Career NFL statistics
- Games played: 148
- Games started: 131
- Fumbles recovered: 4
- Stats at Pro Football Reference

= Tom Condon =

American football player and agent (born 1952)

Thomas Joseph Condon (born October 26, 1952) is an American football agent and former right guard. He was named the most powerful agent in American football by Sporting News in 2006 and heads the Football Division of Creative Artists Agency (CAA) with fellow agent Ben Dogra.
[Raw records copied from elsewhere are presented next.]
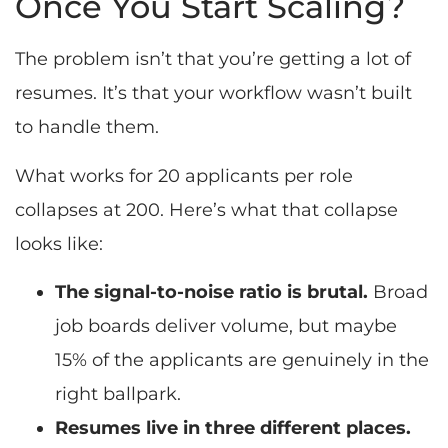
Once You Start Scaling?
The problem isn’t that you’re getting a lot of
resumes. It’s that your workflow wasn’t built
to handle them.
What works for 20 applicants per role
collapses at 200. Here’s what that collapse
looks like:
The signal-to-noise ratio is brutal.
Broad
job boards deliver volume, but maybe
15% of the applicants are genuinely in the
right ballpark.
Resumes live in three different places.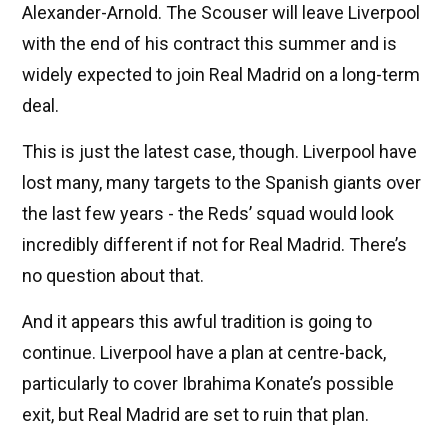
Alexander-Arnold. The Scouser will leave Liverpool
with the end of his contract this summer and is
widely expected to join Real Madrid on a long-term
deal.
This is just the latest case, though. Liverpool have
lost many, many targets to the Spanish giants over
the last few years - the Reds’ squad would look
incredibly different if not for Real Madrid. There’s
no question about that.
And it appears this awful tradition is going to
continue. Liverpool have a plan at centre-back,
particularly to cover Ibrahima Konate’s possible
exit, but Real Madrid are set to ruin that plan.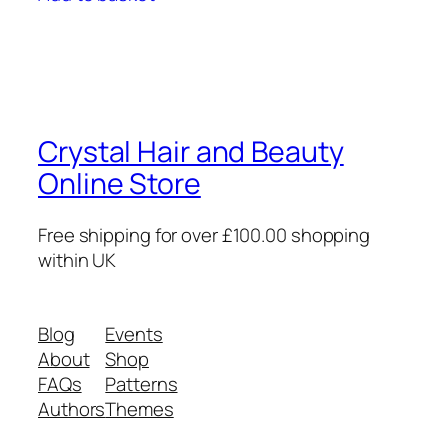
Crystal Hair and Beauty
Online Store
Free shipping for over £100.00 shopping
within UK
Blog
Events
About
Shop
FAQs
Patterns
Authors
Themes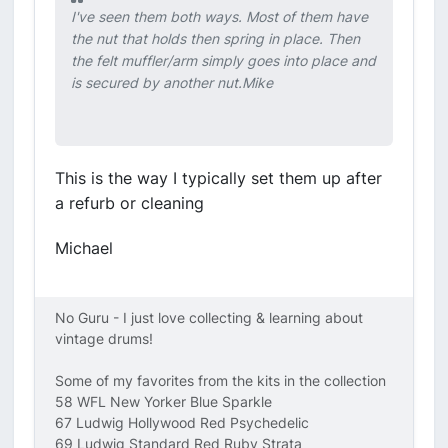
I've seen them both ways. Most of them have
the nut that holds then spring in place. Then
the felt muffler/arm simply goes into place and
is secured by another nut.Mike
This is the way I typically set them up after
a refurb or cleaning
Michael
No Guru - I just love collecting & learning about
vintage drums!
Some of my favorites from the kits in the collection
58 WFL New Yorker Blue Sparkle
67 Ludwig Hollywood Red Psychedelic
69 Ludwig Standard Red Ruby Strata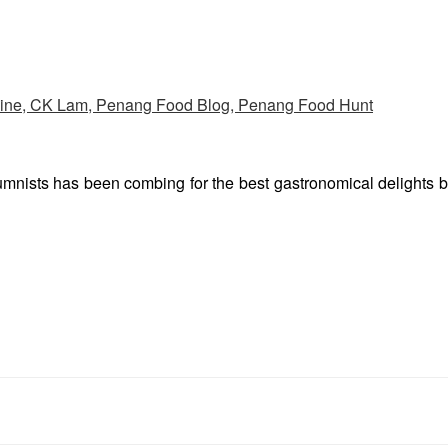
umnists has been combing for the best gastronomical delights 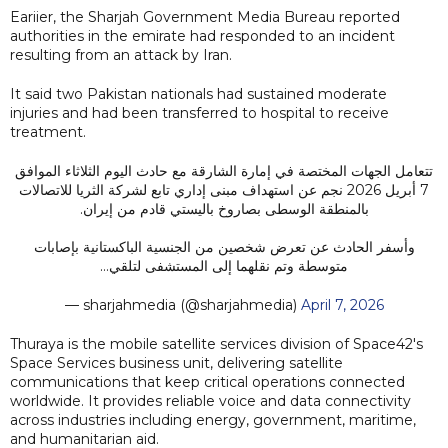
Eariier, the Sharjah Government Media Bureau reported
authorities in the emirate had responded to an incident
resulting from an attack by Iran.
It said two Pakistan nationals had sustained moderate
injuries and had been transferred to hospital to receive
treatment.
تتعامل الجهات المختصة في إمارة الشارقة مع حادث اليوم الثلاثاء الموافق
7 أبريل 2026 نجم عن استهداف مبنى إداري تابع لشركة الثريا للاتصالات
بالمنطقة الوسطى بصاروخ باليستي قادم من إيران.
وأسفر الحادث عن تعرض شخصين من الجنسية الباكستانية بإصابات
متوسطة وتم نقلهما إلى المستشفى لتلقي…
— sharjahmedia (@sharjahmedia)
April 7, 2026
Thuraya is the mobile satellite services division of Space42's
Space Services business unit, delivering satellite
communications that keep critical operations connected
worldwide. It provides reliable voice and data connectivity
across industries including energy, government, maritime,
and humanitarian aid.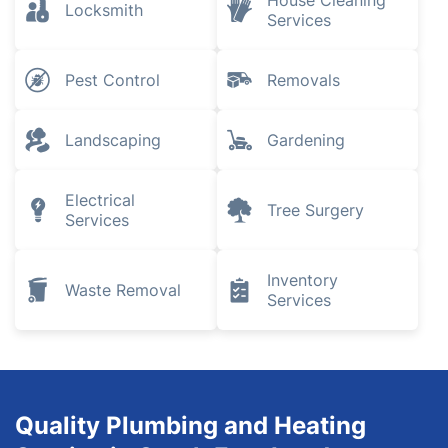
House Cleaning
Locksmith
Services
Pest Control
Removals
Landscaping
Gardening
Electrical
Tree Surgery
Services
Inventory
Waste Removal
Services
Quality Plumbing and Heating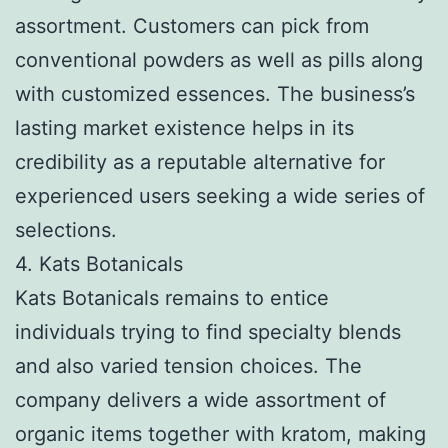
assortment. Customers can pick from
conventional powders as well as pills along
with customized essences. The business’s
lasting market existence helps in its
credibility as a reputable alternative for
experienced users seeking a wide series of
selections.
4. Kats Botanicals
Kats Botanicals remains to entice
individuals trying to find specialty blends
and also varied tension choices. The
company delivers a wide assortment of
organic items together with kratom, making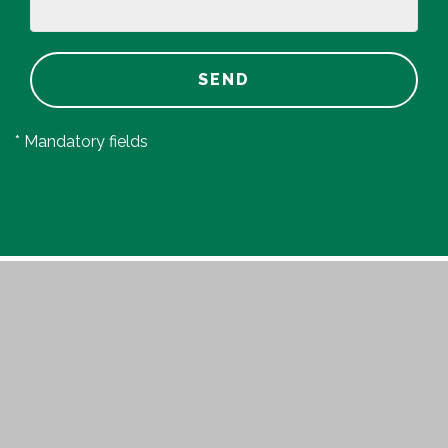
SEND
* Mandatory fields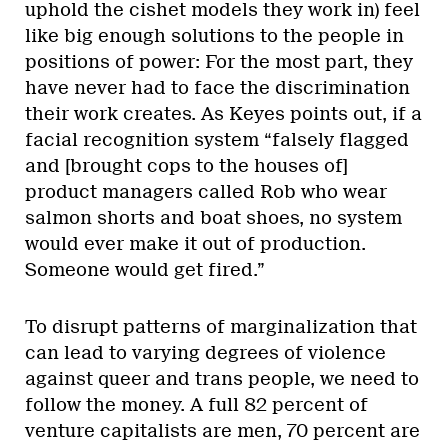
uphold the cishet models they work in) feel
like big enough solutions to the people in
positions of power: For the most part, they
have never had to face the discrimination
their work creates. As Keyes points out, if a
facial recognition system “falsely flagged
and [brought cops to the houses of]
product managers called Rob who wear
salmon shorts and boat shoes, no system
would ever make it out of production.
Someone would get fired.”
To disrupt patterns of marginalization that
can lead to varying degrees of violence
against queer and trans people, we need to
follow the money. A full 82 percent of
venture capitalists are men, 70 percent are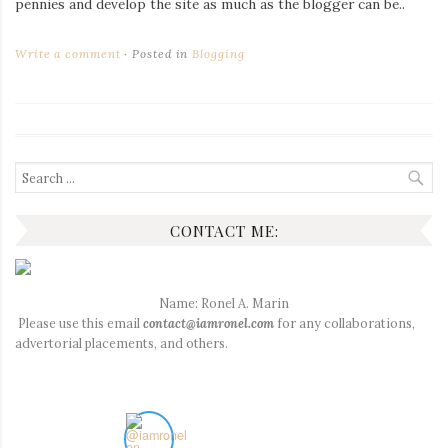
pennies and develop the site as much as the blogger can be..
Write a comment
Posted in
Blogging
Search
for:
CONTACT ME:
Name: Ronel A. Marin
Please use this email
contact@iamronel.com
for any collaborations,
advertorial placements, and others.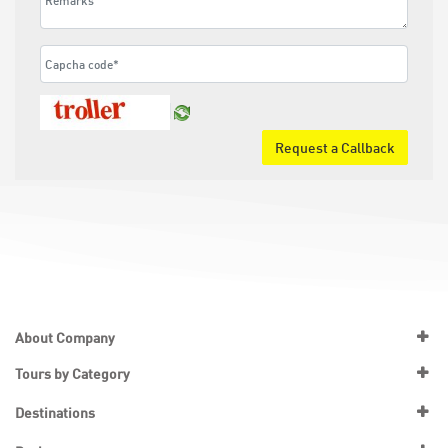
Request a Callback
About Company
Tours by Category
Destinations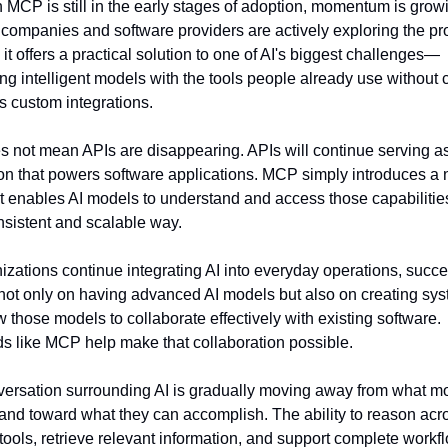
 MCP is still in the early stages of adoption, momentum is growi
 companies and software providers are actively exploring the pro
it offers a practical solution to one of AI's biggest challenges—
ng intelligent models with the tools people already use without c
s custom integrations.
s not mean APIs are disappearing. APIs will continue serving as
on that powers software applications. MCP simply introduces a 
at enables AI models to understand and access those capabilities
sistent and scalable way.
izations continue integrating AI into everyday operations, succes
ot only on having advanced AI models but also on creating sys
w those models to collaborate effectively with existing software. 
s like MCP help make that collaboration possible.
ersation surrounding AI is gradually moving away from what mo
and toward what they can accomplish. The ability to reason acro
 tools, retrieve relevant information, and support complete workflo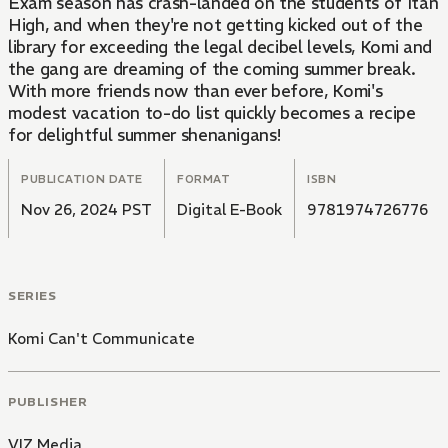
Exam season has crash-landed on the students of Itan
High, and when they're not getting kicked out of the
library for exceeding the legal decibel levels, Komi and
the gang are dreaming of the coming summer break.
With more friends now than ever before, Komi's
modest vacation to-do list quickly becomes a recipe
for delightful summer shenanigans!
PUBLICATION DATE
FORMAT
ISBN
Nov 26, 2024 PST
Digital E-Book
9781974726776
SERIES
Komi Can't Communicate
PUBLISHER
VIZ Media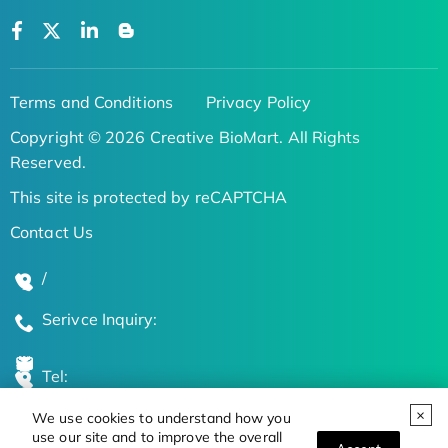
Terms and Conditions
Privacy Policy
Copyright © 2026 Creative BioMart. All Rights
Reserved.
This site is protected by reCAPTCHA
Contact Us
/
Serivce Inquiry:
Tel:
We use cookies to understand how you
Global Locations
use our site and to improve the overall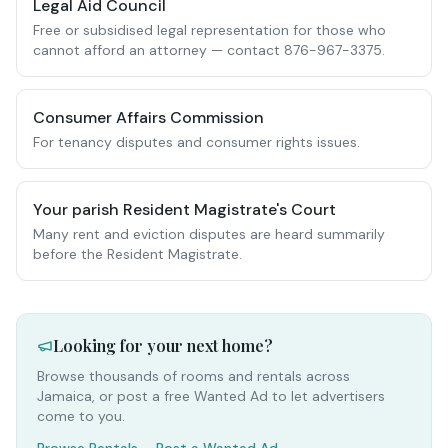
Legal Aid Council
Free or subsidised legal representation for those who
cannot afford an attorney — contact 876-967-3375.
Consumer Affairs Commission
For tenancy disputes and consumer rights issues.
Your parish Resident Magistrate's Court
Many rent and eviction disputes are heard summarily
before the Resident Magistrate.
Looking for your next home?
Browse thousands of rooms and rentals across
Jamaica, or post a free Wanted Ad to let advertisers
come to you.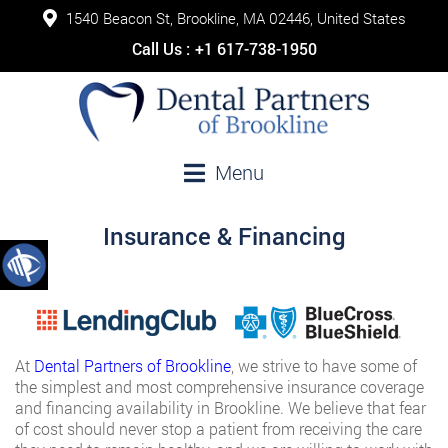
1540 Beacon St, Brookline, MA 02446, United States
Call Us :
+1 617-738-1950
Menu
Insurance & Financing
At
Dental Partners of Brookline
, we strive to have some of
the simplest and most comprehensive insurance coverage
and financing availability in Brookline. We believe that fear
of cost should never stop a patient from receiving the care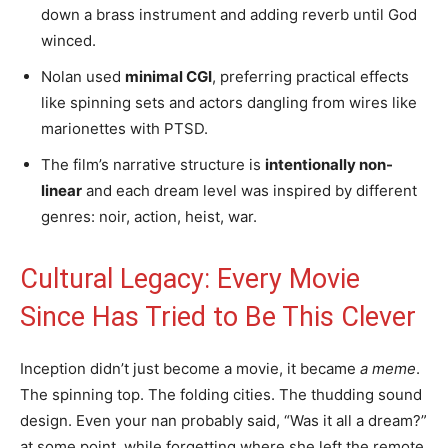
down a brass instrument and adding reverb until God
winced.
Nolan used
minimal CGI
, preferring practical effects
like spinning sets and actors dangling from wires like
marionettes with PTSD.
The film’s narrative structure is
intentionally non-
linear
and each dream level was inspired by different
genres: noir, action, heist, war.
Cultural Legacy: Every Movie
Since Has Tried to Be This Clever
Inception didn’t just become a movie, it became
a meme
.
The spinning top. The folding cities. The thudding sound
design. Even your nan probably said, “Was it all a dream?”
at some point, while forgetting where she left the remote.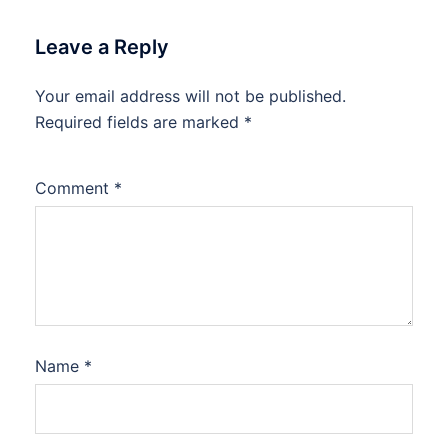
Leave a Reply
Your email address will not be published.
Required fields are marked
*
Comment
*
Name
*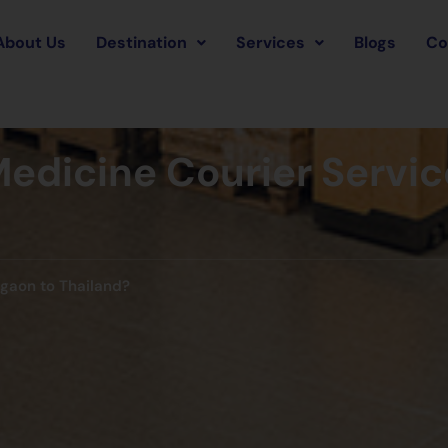
About Us
Destination
Services
Blogs
Co
edicine Courier Servic
rgaon to Thailand?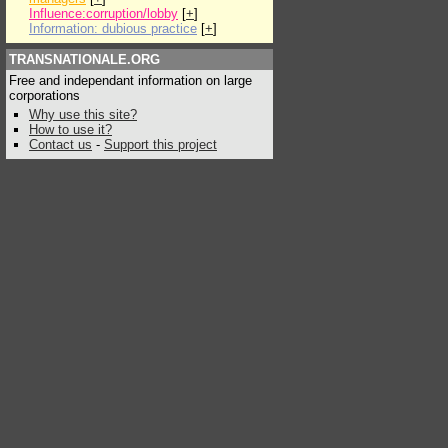
Influence:corruption/lobby
[
+
]
Information: dubious practice
[
+
]
TRANSNATIONALE.ORG
Free and independant information on large
corporations
Why use this site?
How to use it?
Contact us
-
Support this project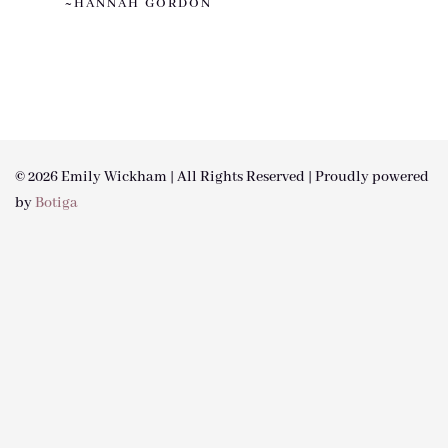
~HANNAH GORDON
© 2026 Emily Wickham | All Rights Reserved | Proudly powered
by
Botiga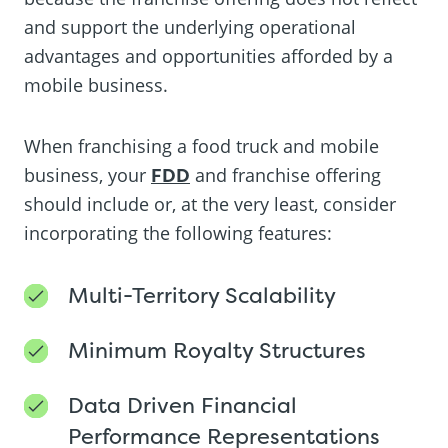
and support the underlying operational
advantages and opportunities afforded by a
mobile business.
When franchising a food truck and mobile
business, your
FDD
and franchise offering
should include or, at the very least, consider
incorporating the following features:
Multi-Territory Scalability
Minimum Royalty Structures
Data Driven Financial
Performance Representations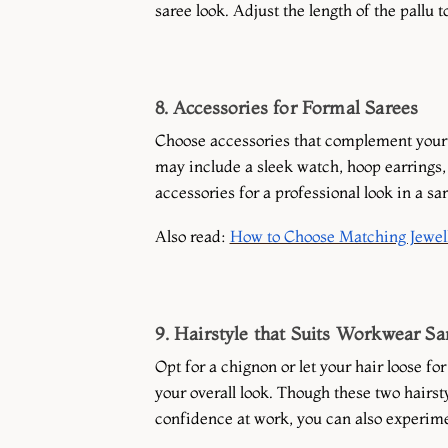
saree look. Adjust the length of the pallu 
8. Accessories for Formal Sarees
Choose accessories that complement your s
may include a sleek watch, hoop earrings, 
accessories for a professional look in a sar
Also read:
How to Choose Matching Jewell
9. Hairstyle that Suits Workwear Sa
Opt for a chignon or let your hair loose fo
your overall look. Though these two hairst
confidence at work, you can also experimen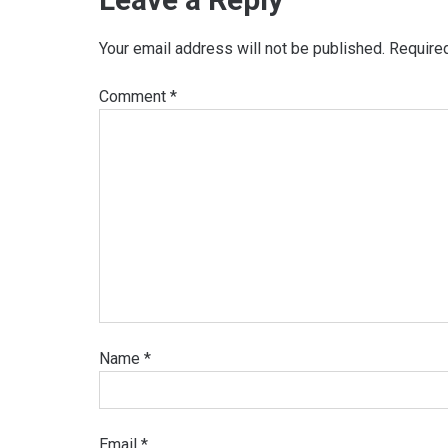
Your email address will not be published.
Require
Comment
*
Name
*
Email
*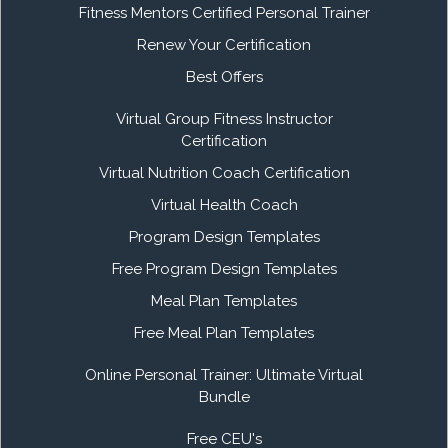
Fitness Mentors Certified Personal Trainer
Renew Your Certification
Best Offers
Virtual Group Fitness Instructor
Certification
Virtual Nutrition Coach Certification
Virtual Health Coach
Program Design Templates
Free Program Design Templates
Meal Plan Templates
Free Meal Plan Templates
Online Personal Trainer: Ultimate Virtual
Bundle
Free CEU's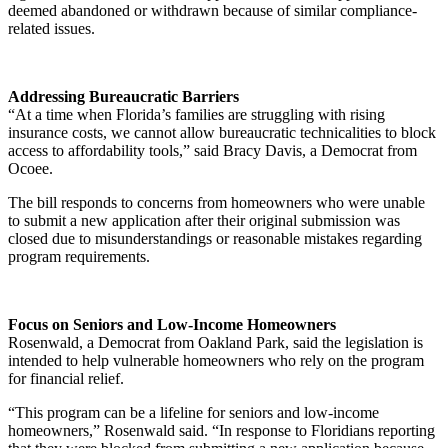
deemed abandoned or withdrawn because of similar compliance-
related issues.
Addressing Bureaucratic Barriers
“At a time when Florida’s families are struggling with rising
insurance costs, we cannot allow bureaucratic technicalities to block
access to affordability tools,” said Bracy Davis, a Democrat from
Ocoee.
The bill responds to concerns from homeowners who were unable
to submit a new application after their original submission was
closed due to misunderstandings or reasonable mistakes regarding
program requirements.
Focus on Seniors and Low-Income Homeowners
Rosenwald, a Democrat from Oakland Park, said the legislation is
intended to help vulnerable homeowners who rely on the program
for financial relief.
“This program can be a lifeline for seniors and low-income
homeowners,” Rosenwald said. “In response to Floridians reporting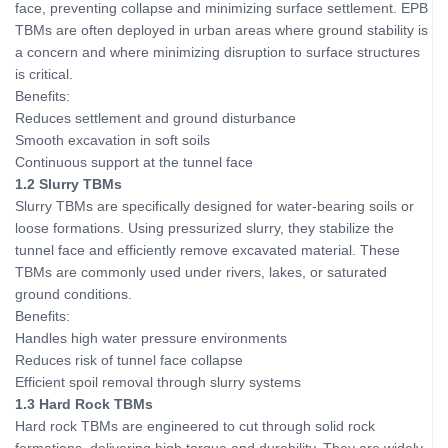
face, preventing collapse and minimizing surface settlement. EPB
TBMs are often deployed in urban areas where ground stability is
a concern and where minimizing disruption to surface structures
is critical.
Benefits:
Reduces settlement and ground disturbance
Smooth excavation in soft soils
Continuous support at the tunnel face
1.2 Slurry TBMs
Slurry TBMs are specifically designed for water-bearing soils or
loose formations. Using pressurized slurry, they stabilize the
tunnel face and efficiently remove excavated material. These
TBMs are commonly used under rivers, lakes, or saturated
ground conditions.
Benefits:
Handles high water pressure environments
Reduces risk of tunnel face collapse
Efficient spoil removal through slurry systems
1.3 Hard Rock TBMs
Hard rock TBMs are engineered to cut through solid rock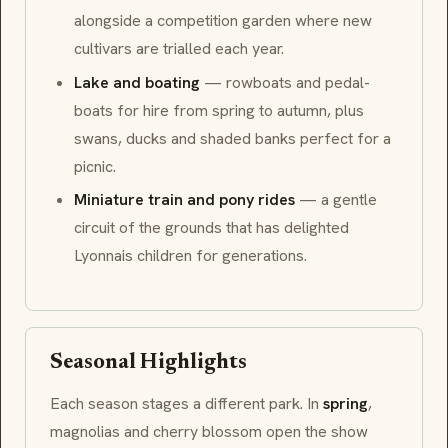
alongside a competition garden where new
cultivars are trialled each year.
Lake and boating
— rowboats and pedal-
boats for hire from spring to autumn, plus
swans, ducks and shaded banks perfect for a
picnic.
Miniature train and pony rides
— a gentle
circuit of the grounds that has delighted
Lyonnais children for generations.
Seasonal Highlights
Each season stages a different park. In
spring
,
magnolias and cherry blossom open the show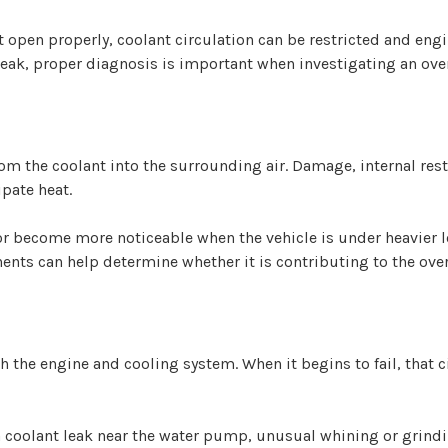
 open properly, coolant circulation can be restricted and en
 leak, proper diagnosis is important when investigating an ov
rom the coolant into the surrounding air. Damage, internal rest
ipate heat.
r become more noticeable when the vehicle is under heavier lo
ts can help determine whether it is contributing to the over
 the engine and cooling system. When it begins to fail, that
 a coolant leak near the water pump, unusual whining or grind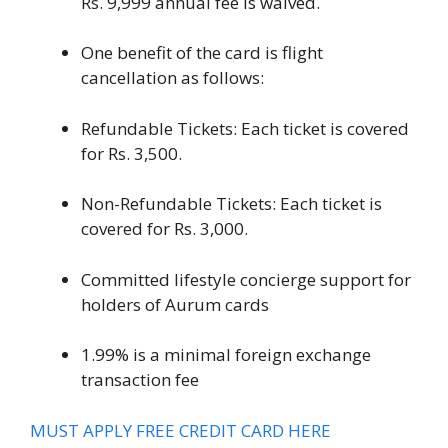
Rs. 9,999 annual fee is waived.
One benefit of the card is flight
cancellation as follows:
Refundable Tickets: Each ticket is covered
for Rs. 3,500.
Non-Refundable Tickets: Each ticket is
covered for Rs. 3,000.
Committed lifestyle concierge support for
holders of Aurum cards
1.99% is a minimal foreign exchange
transaction fee
MUST APPLY FREE CREDIT CARD HERE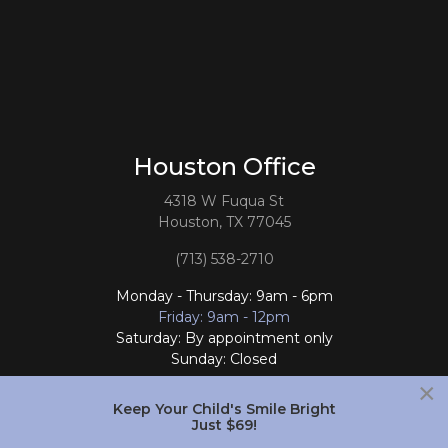
Houston Office
4318 W Fuqua St
Houston, TX 77045
(713) 538-2710
Monday - Thursday: 9am - 6pm
Friday: 9am - 12pm
Saturday: By appointment only
Sunday: Closed
×
Follow Us
Keep Your Child's Smile Bright
Just $69!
His clients include quarterbacks Sam Bradford, Drew Brees, Matthew Stafford, Matt Ryan, Alex Smith and brothers Peyton Manning and Eli Manning.

== College career ==
Condon went to Boston College in 1974 and was inducted into the Boston College Varsity Club Athletic Hall of Fame in 1984.

== NFL career ==
He was a guard for the Kansas City Chiefs between 1974 and 1984, and for the New England Patriots in 1985. After earning his Juris Doctor from the University of Baltimore during offseasons and representing teammates while still playing in the NFL, he went on to become president of the National Football League Players Association (NFLPA) from 1984 to 1986.

== Sports agency career ==
In 1989, he earned his NFLPA Certification. He joined IMG in 1991. In his agency career, he has represented A. J. Green, J. J. Watt, Calais Campbell, Luke Kuechly, Richard Sherman, Joe Burrow, and many other NFL players. Condon also represented the NFL Referees Association during the 2001 NFL referee lockout.